I made it. And then I basically dragged myself for a couple of hundred meters to catch my breath. I walked past a brother and sister, waiting for their ride to school. “Run, run,” the older girl shouted. All I could do was wave and smile. I didn’t have the air for words.
I was eventually able to capture oxygen again and ran back down the hill. Jean opened the gate with a look of surprise that I made it home alive.
Today was a little easier. It didn’t hurt as much, and I was able to pick up my jog a little faster. I hope to be able vanquish the hill soon.

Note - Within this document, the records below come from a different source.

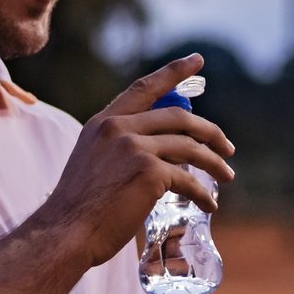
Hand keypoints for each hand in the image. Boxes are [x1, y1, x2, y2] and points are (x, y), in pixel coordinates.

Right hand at [29, 54, 236, 267]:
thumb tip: (158, 151)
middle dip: (209, 132)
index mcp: (103, 123)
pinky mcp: (149, 172)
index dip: (173, 72)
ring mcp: (135, 148)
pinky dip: (203, 193)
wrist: (65, 233)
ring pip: (190, 147)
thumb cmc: (79, 208)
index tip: (196, 60)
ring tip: (227, 175)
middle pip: (178, 117)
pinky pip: (188, 179)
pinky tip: (209, 204)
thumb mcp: (92, 162)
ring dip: (214, 162)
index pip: (144, 89)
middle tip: (227, 148)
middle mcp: (119, 128)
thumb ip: (117, 147)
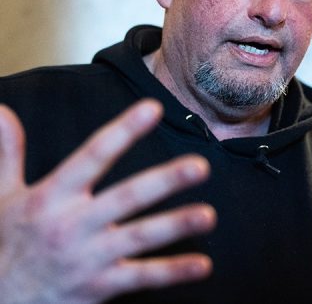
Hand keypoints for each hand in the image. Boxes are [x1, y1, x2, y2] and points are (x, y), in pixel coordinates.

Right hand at [0, 99, 215, 303]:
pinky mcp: (100, 287)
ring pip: (139, 238)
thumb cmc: (6, 243)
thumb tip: (2, 110)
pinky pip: (141, 278)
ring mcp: (90, 258)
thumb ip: (8, 152)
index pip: (93, 154)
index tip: (153, 108)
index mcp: (53, 196)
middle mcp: (74, 224)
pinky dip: (172, 272)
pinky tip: (202, 265)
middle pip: (127, 198)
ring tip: (208, 216)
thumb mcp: (2, 195)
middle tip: (200, 167)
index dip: (124, 131)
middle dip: (164, 181)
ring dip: (175, 226)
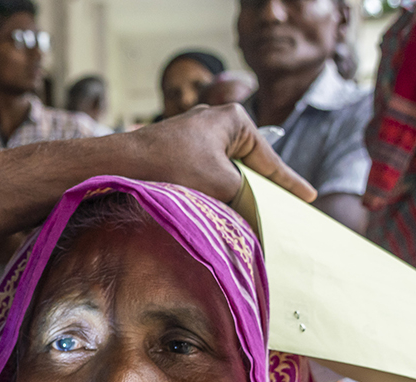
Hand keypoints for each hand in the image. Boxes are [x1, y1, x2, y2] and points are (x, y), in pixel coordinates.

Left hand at [128, 103, 315, 202]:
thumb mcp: (222, 184)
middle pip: (244, 164)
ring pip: (221, 171)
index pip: (269, 159)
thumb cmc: (172, 166)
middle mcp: (214, 121)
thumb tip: (249, 213)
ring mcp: (191, 135)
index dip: (289, 182)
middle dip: (254, 189)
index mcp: (234, 120)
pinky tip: (208, 208)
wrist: (118, 163)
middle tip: (273, 213)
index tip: (308, 196)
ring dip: (227, 193)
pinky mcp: (172, 149)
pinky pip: (200, 173)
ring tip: (237, 216)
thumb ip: (244, 196)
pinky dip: (207, 191)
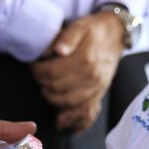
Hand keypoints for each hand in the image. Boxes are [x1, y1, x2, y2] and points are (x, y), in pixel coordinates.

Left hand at [31, 12, 124, 131]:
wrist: (115, 35)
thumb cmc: (94, 30)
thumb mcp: (80, 26)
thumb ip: (67, 37)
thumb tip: (57, 50)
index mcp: (85, 59)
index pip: (53, 72)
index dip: (38, 71)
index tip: (33, 66)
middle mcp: (92, 76)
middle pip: (58, 88)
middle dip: (42, 84)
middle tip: (37, 77)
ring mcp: (97, 87)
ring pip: (69, 103)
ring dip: (52, 100)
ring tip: (45, 90)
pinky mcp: (99, 94)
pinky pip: (87, 113)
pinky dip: (73, 120)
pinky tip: (61, 122)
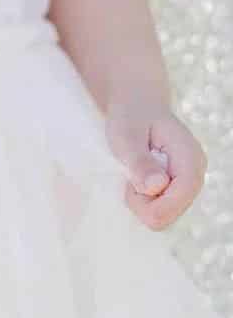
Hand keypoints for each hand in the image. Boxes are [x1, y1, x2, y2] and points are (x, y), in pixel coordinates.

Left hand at [106, 101, 206, 230]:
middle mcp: (196, 175)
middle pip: (170, 215)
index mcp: (190, 159)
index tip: (129, 184)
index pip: (179, 199)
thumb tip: (156, 187)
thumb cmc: (130, 116)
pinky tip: (140, 180)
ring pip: (164, 216)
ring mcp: (188, 185)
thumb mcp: (126, 134)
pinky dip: (144, 200)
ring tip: (134, 174)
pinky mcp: (179, 190)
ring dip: (142, 201)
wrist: (136, 105)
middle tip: (129, 175)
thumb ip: (139, 161)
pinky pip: (161, 210)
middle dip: (143, 202)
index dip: (149, 202)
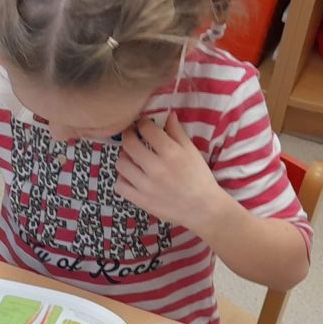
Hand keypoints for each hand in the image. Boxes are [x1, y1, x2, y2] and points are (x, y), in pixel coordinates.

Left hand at [115, 114, 231, 228]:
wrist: (203, 209)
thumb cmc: (199, 178)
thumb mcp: (192, 152)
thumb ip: (177, 132)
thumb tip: (168, 114)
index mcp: (171, 153)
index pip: (146, 129)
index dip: (141, 123)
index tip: (142, 124)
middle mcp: (156, 168)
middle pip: (128, 144)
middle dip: (128, 136)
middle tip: (132, 136)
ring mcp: (146, 186)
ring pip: (121, 164)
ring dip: (124, 157)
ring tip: (132, 158)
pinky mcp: (140, 201)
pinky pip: (119, 185)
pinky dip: (122, 179)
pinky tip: (131, 176)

That’s all for now. I’ll try to post more often – I didn’t realize I had fans! I’ll also keep you posted on my travels. Possibly Burundi in the next few weeks to find out about the new president and hopes for peace there.
2 Comments:
Condoms are definitely part of the solution. But the other diseases, especially malaria, far predate AIDS here, and plague far more Rwandans than the current rate of HIV/AIDS.
At least one in ten children die before age 10 here, and 40 percent of them from malaria. Many adult Rwandans come down with the mosquitp-borne disease two and three times per year. Far more, in fact, than the number of people living with AIDS.
So while, yes, condoms are absolutely necessary (even many Catholic organizations give them a wink), and behavior change (not abstinence, but fidelity) will save many lives. But bed nets may do more for this country.
It's just distressing that aid donors and the government have to make the decision between them.